Я вскочила, не умываясь, не причёсываясь, натянула первую попавшуюся одежду, продолжая ругаться сквозь зубы:
— Чтоб у вас ноги поотнимались! Угрожать он мне будет! Шантажировать! Молоко ещё на губах не обсохло ведунку шантажировать! Да чтоб вас… Да я вас сама! Всех троих! По очереди! Уши оборву, засушу и на стену повешу! Как трофей! Думаете, напугали? Передумаю, думаете? Да шиш вам!
И, противореча сама себе, закидывала в дорожную сумку всё, о чём удавалось вспомнить. Зелья летели вперемешку с артефактами, без должной упаковки, без аккуратности; посуда и одежда; памятные мелочи; узелок с заначкой и надкусанный бутерброд, который я так и не доела с вечера, пока сумка не затрещала по швам.
А солнце, нетерпеливое, непреклонное солнце не желало оставаться за горизонтом. Оно ползло вверх и поторапливало. Розовые лучи осветили крыши, пронзили темноту закоулков, вспугивая крылатые тени.
Они сбежали, как явились, — налегке. Тоже мне воры! Даже ограбить не удосужились на прощание!
Ох, как же я мчалась! Точно по пяткам хворостиной стегали! Через заборы, чужими огородами, чтобы сократить путь, вспугивая сонных кур и заставляя недоумевать дворовых псов. Дорога не стелилась под ноги, а, казалось, подталкивала, ускоряя. Как бы не вывернулся из-под сапог камень мостовой! Ох, и пропашу же тогда носом колею — весь следующий век не забуду!
Маленький покосившийся домик, который снимала троица, остался на месте, приютившийся меж двух громадин. Да и куда бы ему деться? Вот и разобидевшимся парням деться некуда, кроме как сюда. Тут у них и вещи какие-никакие остались, тут и переночевать можно, чтобы выехать на рассвете.
Но у запертой калитки меня ждал иной сюрприз.
Фигуристая женщина с длиннющей пышной косой бросилась мне навстречу, забыв на земле свёрнутую курточку, на которой сидела.
— Варна, золотая моя! Спасительница!
Я в последний момент увернулась, дабы избежать крепких объятий продажной (и успешно продающейся) бабы.
— Что-то не там ты меня дожидаешься, Тифа.
Попытка обогнуть женщину и прорваться ко входу ни к чему не привела — она повисла на мне, как репей, сбивчиво что-то объясняя.
— Я не тебя… Я этих… Я к нему со всей душой, а он… Ну ты же понимаешь, тоже ведь баба! Нет, ну представляешь! Я ему деньги, а он через костёр — и был таков… Да я же всю ночь его… а он… я поспрашивала, проследила. Вижу — сюда зашёл. Да не успела — калитка заперта. Но он там, точно говорю! Не выходил! Я же следила! С полуночи тут, а он…
Я почти что и не слушала. Ну надурил рыжий Тифу. Я вот даже и не осудила бы. Тифа сама кого хошь… и надурит тоже. Мало ли, какие у неё дела к Когтистой лапке? Оправдывать вора я не собиралась, помогать жрице любви — тем более. Но и мешать не стала. Ногтем нацарапала перечёркнутый круг на захватанной отшлифованной дощечке калитки, скороговоркой протараторила заговор — щеколда щёлкнула и отвалилась. Хотя гвозди её удерживали настолько ржавые, что хватило бы и просто с силой потянуть.

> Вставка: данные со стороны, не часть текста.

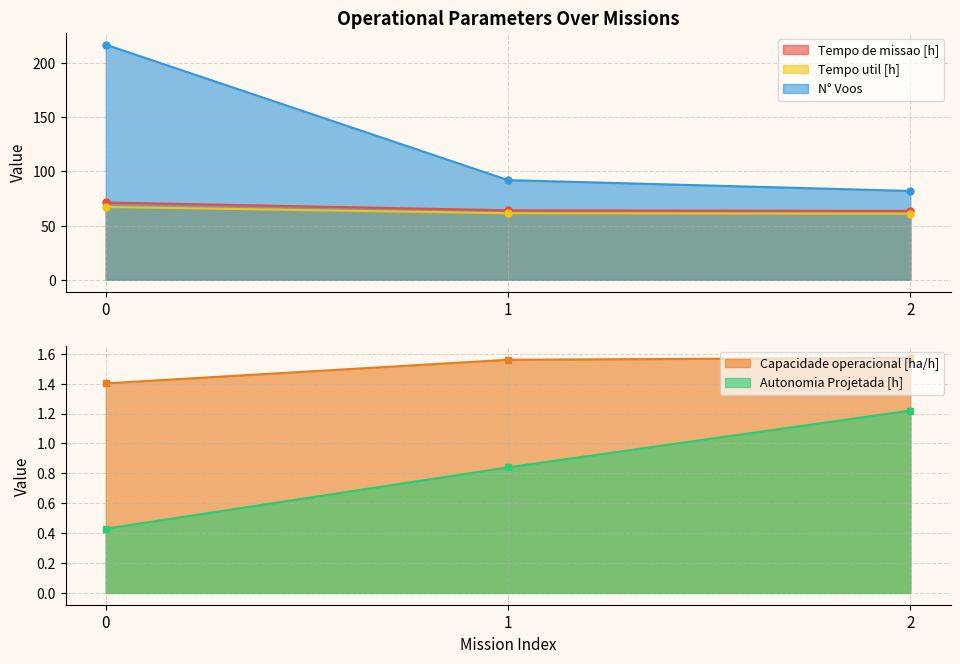

What is the value of the N° Voos point at the 1st from the left?

217.0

Я вошла. Тифа следом. У двери в дом и колдовать не пришлось — её лишь притворили, а не заперли.
Шлюшка ахнула и, предварительно проверив, чтобы скамейка оказалась точно под задом, осела.
— Обманул!
Да уж, сюда воры точно больше не вернутся. Ни одеяльца не оставили, ни старой шапки. Только посуда не по местам расставлена: что разбито впопыхах, что просто на полу валяется, а что и заботливо убрали в полки. Но, главное, дверь в комнатушку распахнута, как и дверца из неё, которую я приняла бы за кладовую. Нет, не кладовая. Второй выход, замаскированный выцветшим ковром. Теперь ясно, почему воришки сняли именно этот дом — более удобного места для быстрых сборов и побега не придумать.

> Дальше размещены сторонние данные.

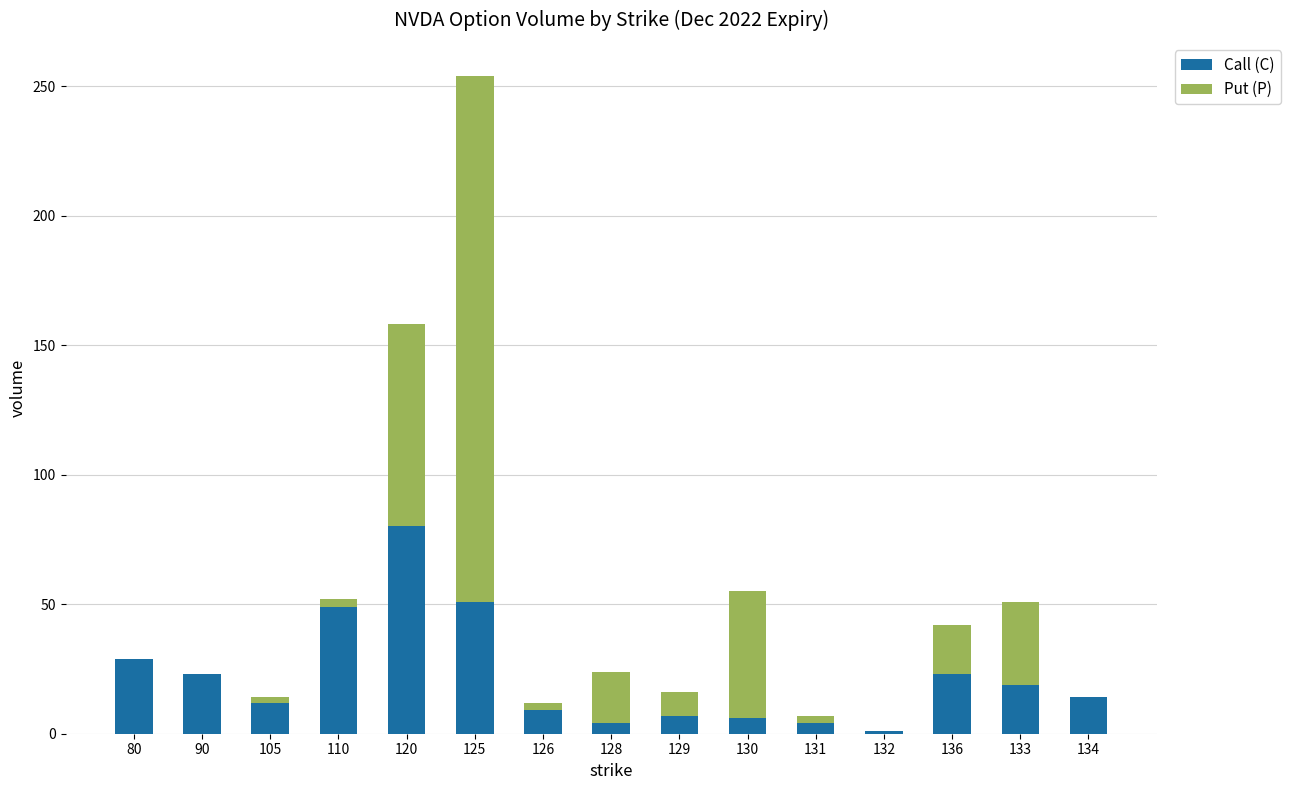

At which category is the sum across all series the highest?

125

Собранная сумка вдруг начала невыносимо оттягивать плечо. И на кой я столько в неё напихала? На кой вообще собиралась, чего ждала? Что троица преступников присядет на дорожку в надежде, что ведунка передумает и явится в последний момент? Да ведунка сама не знала, что придёт! Ведунка до сих пор считает, что, застань здесь парней, плюнула бы в бесстыдные физиономии и лишь ещё раз заявила, что не собирается ехать с ними невесть куда!